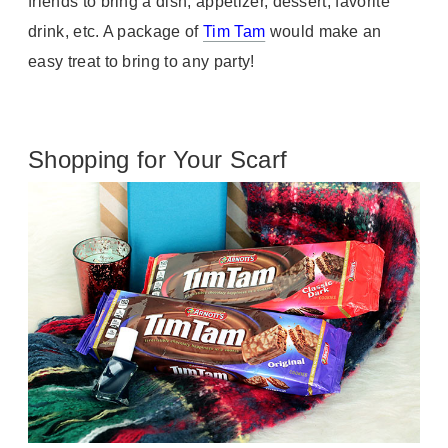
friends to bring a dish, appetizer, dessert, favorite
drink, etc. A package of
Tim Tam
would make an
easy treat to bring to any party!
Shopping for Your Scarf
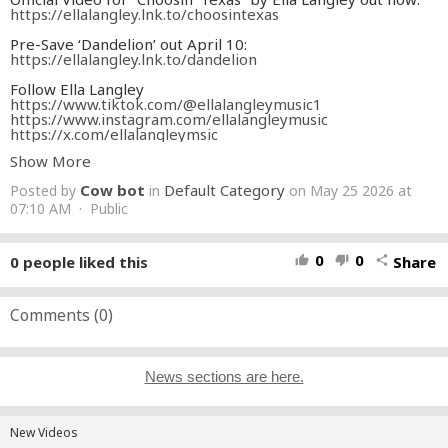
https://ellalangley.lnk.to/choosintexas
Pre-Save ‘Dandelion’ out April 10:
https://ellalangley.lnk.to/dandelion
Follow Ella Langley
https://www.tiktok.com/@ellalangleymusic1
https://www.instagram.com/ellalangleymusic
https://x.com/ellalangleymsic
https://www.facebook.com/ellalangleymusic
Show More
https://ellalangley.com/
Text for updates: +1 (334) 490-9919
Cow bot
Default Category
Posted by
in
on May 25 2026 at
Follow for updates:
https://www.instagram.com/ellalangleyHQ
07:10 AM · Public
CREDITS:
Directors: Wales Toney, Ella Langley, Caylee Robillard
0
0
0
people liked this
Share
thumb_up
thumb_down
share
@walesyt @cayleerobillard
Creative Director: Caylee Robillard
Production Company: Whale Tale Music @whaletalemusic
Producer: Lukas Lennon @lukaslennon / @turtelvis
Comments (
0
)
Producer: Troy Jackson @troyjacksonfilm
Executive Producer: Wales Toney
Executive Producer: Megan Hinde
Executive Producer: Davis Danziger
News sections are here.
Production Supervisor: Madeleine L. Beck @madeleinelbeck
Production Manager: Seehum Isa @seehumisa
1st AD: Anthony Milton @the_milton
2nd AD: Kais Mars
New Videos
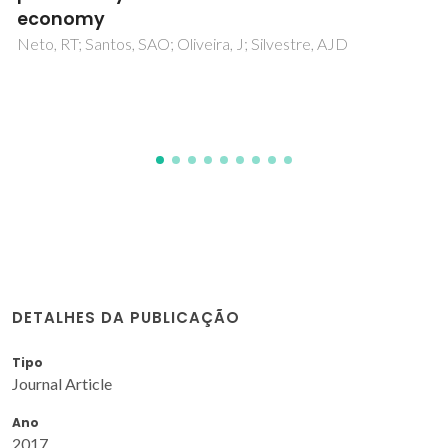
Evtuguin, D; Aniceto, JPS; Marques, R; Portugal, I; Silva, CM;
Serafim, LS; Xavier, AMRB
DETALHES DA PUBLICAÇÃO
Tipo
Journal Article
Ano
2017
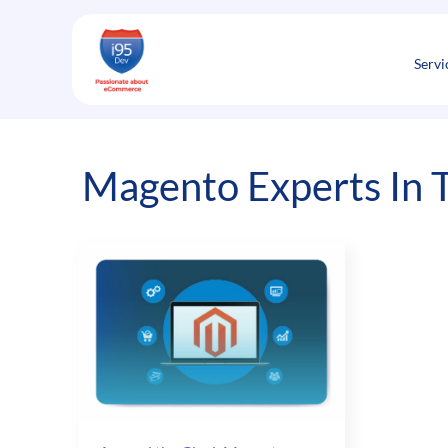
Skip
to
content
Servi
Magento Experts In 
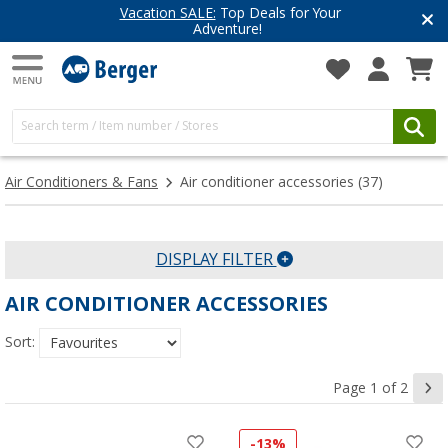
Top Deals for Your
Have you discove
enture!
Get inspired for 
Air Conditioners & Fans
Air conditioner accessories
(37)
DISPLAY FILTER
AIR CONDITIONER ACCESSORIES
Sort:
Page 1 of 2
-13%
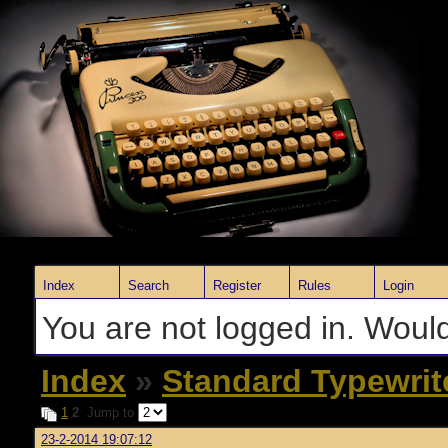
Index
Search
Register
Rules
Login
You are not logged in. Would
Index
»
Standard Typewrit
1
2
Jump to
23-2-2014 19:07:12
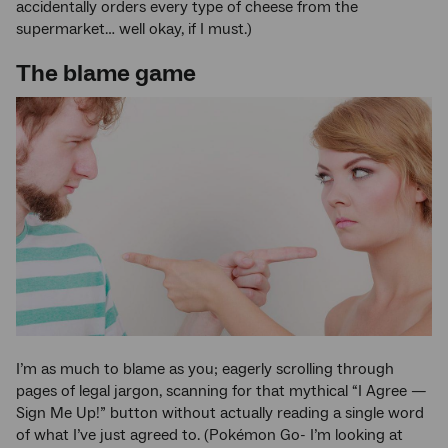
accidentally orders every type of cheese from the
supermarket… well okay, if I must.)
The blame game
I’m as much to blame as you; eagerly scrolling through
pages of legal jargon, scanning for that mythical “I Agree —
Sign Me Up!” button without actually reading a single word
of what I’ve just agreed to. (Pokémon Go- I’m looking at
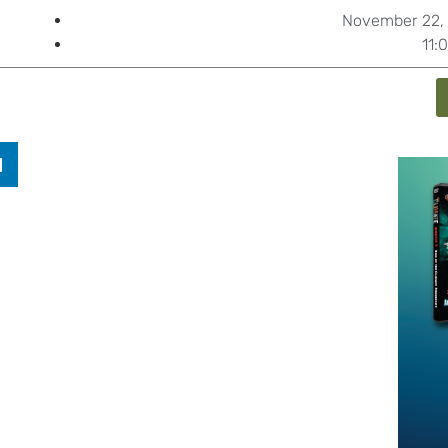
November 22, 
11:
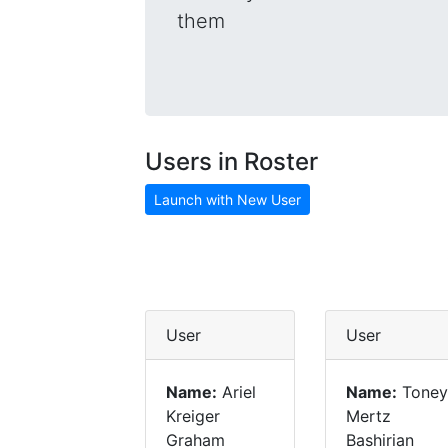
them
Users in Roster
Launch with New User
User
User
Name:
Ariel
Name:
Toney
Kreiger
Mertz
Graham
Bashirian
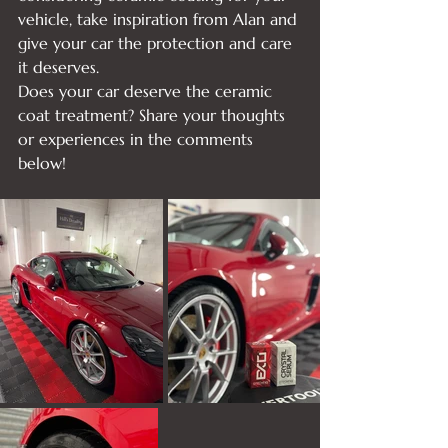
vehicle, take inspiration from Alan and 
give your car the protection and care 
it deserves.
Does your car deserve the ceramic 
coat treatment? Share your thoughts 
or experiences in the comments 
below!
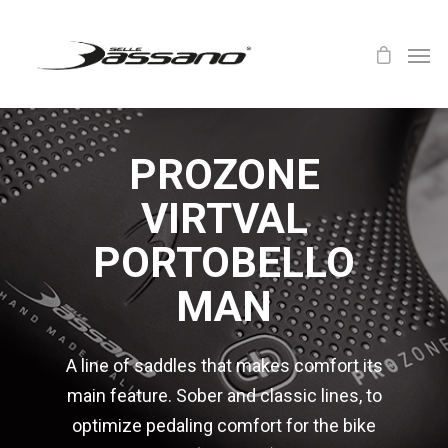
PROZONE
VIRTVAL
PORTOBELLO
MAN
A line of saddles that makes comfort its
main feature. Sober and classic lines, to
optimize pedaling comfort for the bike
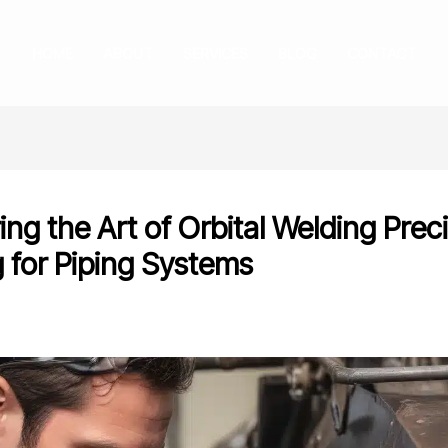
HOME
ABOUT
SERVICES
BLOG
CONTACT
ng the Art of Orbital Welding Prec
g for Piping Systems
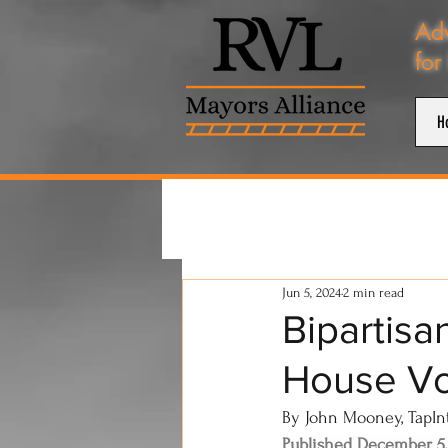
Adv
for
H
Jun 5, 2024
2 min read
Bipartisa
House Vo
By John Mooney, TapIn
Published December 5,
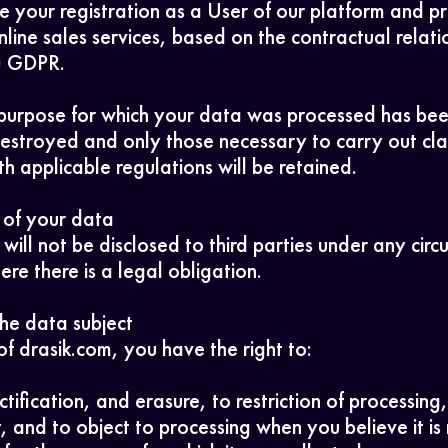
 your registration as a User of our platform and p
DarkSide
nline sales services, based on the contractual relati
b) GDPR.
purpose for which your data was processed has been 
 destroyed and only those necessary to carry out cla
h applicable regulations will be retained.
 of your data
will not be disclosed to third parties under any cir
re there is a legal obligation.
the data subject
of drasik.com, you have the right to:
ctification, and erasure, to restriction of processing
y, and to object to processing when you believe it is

Task requirements: Return the whole listing word for word, minus its pictures.

Exercise output:
friends to bring a dish, appetizer, dessert, favorite
drink, etc. A package of
Tim Tam
would make an
easy treat to bring to any party!
Shopping for Your Scarf
https://ellalangley.lnk.to/choosintexas
Pre-Save ‘Dandelion’ out April 10:
https://ellalangley.lnk.to/dandelion
Follow Ella Langley
https://www.tiktok.com/@ellalangleymusic1
https://www.instagram.com/ellalangleymusic
https://x.com/ellalangleymsic
https://www.facebook.com/ellalangleymusic
Show More
https://ellalangley.com/
Text for updates: +1 (334) 490-9919
Cow bot
Default Category
Posted by
in
on May 25 2026 at
Follow for updates:
https://www.instagram.com/ellalangleyHQ
07:10 AM · Public
CREDITS:
Directors: Wales Toney, Ella Langley, Caylee Robillard
0
0
0
people liked this
Share
thumb_up
thumb_down
share
@walesyt @cayleerobillard
Creative Director: Caylee Robillard
Production Company: Whale Tale Music @whaletalemusic
Producer: Lukas Lennon @lukaslennon / @turtelvis
Comments (
0
)
Producer: Troy Jackson @troyjacksonfilm
Executive Producer: Wales Toney
Executive Producer: Megan Hinde
Executive Producer: Davis Danziger
News sections are here.
Production Supervisor: Madeleine L. Beck @madeleinelbeck
Production Manager: Seehum Isa @seehumisa
1st AD: Anthony Milton @the_milton
2nd AD: Kais Mars
New Videos
Evtuguin, D; Aniceto, JPS; Marques, R; Portugal, I; Silva, CM;
Serafim, LS; Xavier, AMRB
DETALHES DA PUBLICAÇÃO
Tipo
Journal Article
Ano
2017
Skip
to
content
Servi
Magento Experts In 
Top Deals for Your
Have you discove
enture!
Get inspired for 
Air Conditioners & Fans
Air conditioner accessories
(37)
DISPLAY FILTER
AIR CONDITIONER ACCESSORIES
Sort:
Page 1 of 2
-13%
Index
Search
Register
Rules
Login
You are not logged in. Would
Index
»
Standard Typewrit
1
2
Jump to
23-2-2014 19:07:12
accidentally orders every type of cheese from the
supermarket… well okay, if I must.)
The blame game
I’m as much to blame as you; eagerly scrolling through
pages of legal jargon, scanning for that mythical “I Agree —
Sign Me Up!” button without actually reading a single word
of what I’ve just agreed to. (Pokémon Go- I’m looking at
November 22, 
11:
them
Users in Roster
Launch with New User
User
User
Name:
Ariel
Name:
Toney
Kreiger
Mertz
Graham
Bashirian
vehicle, take inspiration from Alan and 
give your car the protection and care 
it deserves.
Does your car deserve the ceramic 
coat treatment? Share your thoughts 
or experiences in the comments 
below!
PROZONE
VIRTVAL
PORTOBELLO
MAN
A line of saddles that makes comfort its
main feature. Sober and classic lines, to
optimize pedaling comfort for the bike
HOME
ABOUT
SERVICES
BLOG
CONTACT
ng the Art of Orbital Welding Prec
g for Piping Systems
Adv
for
H
Jun 5, 2024
2 min read
Bipartisa
House Vo
By John Mooney, TapIn
Published December 5,
 your registration as a User of our platform and p
DarkSide
nline sales services, based on the contractual relati
b) GDPR.
purpose for which your data was processed has been 
 destroyed and only those necessary to carry out cla
h applicable regulations will be retained.
 of your data
will not be disclosed to third parties under any cir
re there is a legal obligation.
the data subject
of drasik.com, you have the right to:
ctification, and erasure, to restriction of processing
y, and to object to processing when you believe it is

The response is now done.